▸ Consigne: Filtrez les lignes ci-dessous et recopiez toutes celles qui contiennent le mot « acquisti ».

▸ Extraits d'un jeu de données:
----
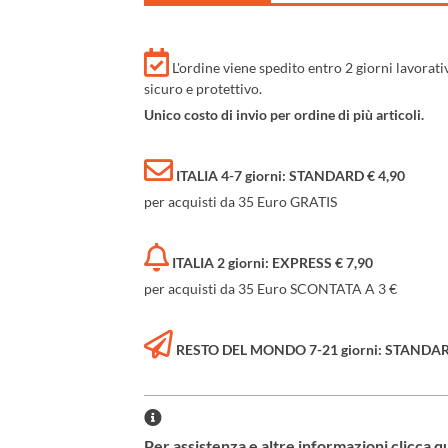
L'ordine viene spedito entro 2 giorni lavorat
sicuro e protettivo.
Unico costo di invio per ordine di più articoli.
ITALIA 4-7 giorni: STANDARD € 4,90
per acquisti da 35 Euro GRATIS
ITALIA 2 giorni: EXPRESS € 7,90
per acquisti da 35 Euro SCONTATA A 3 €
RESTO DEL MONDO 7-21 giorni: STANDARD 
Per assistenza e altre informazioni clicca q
----
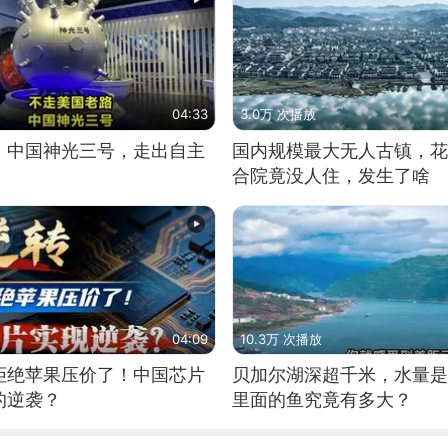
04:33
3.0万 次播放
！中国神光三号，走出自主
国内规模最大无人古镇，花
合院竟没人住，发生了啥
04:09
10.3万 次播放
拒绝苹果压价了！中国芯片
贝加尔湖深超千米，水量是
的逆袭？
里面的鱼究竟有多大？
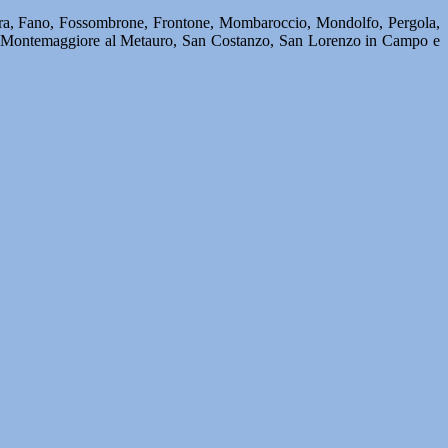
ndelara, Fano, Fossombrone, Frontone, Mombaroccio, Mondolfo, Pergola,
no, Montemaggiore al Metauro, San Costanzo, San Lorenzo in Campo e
----
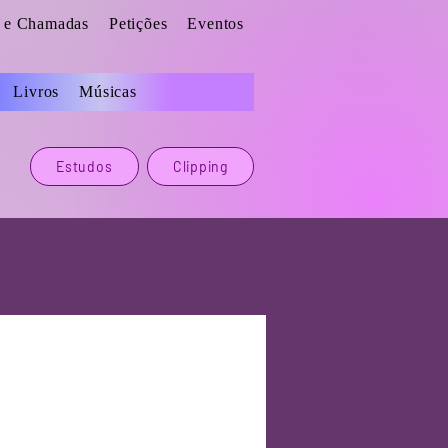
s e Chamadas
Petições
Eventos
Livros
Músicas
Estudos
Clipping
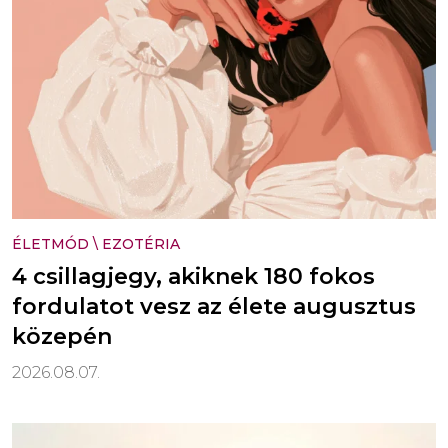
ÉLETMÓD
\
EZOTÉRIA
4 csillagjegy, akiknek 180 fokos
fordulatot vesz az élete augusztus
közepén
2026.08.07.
----
▸ Résultat obtenu:
per acquisti da 35 Euro GRATIS
per acquisti da 35 Euro SCONTATA A 3 €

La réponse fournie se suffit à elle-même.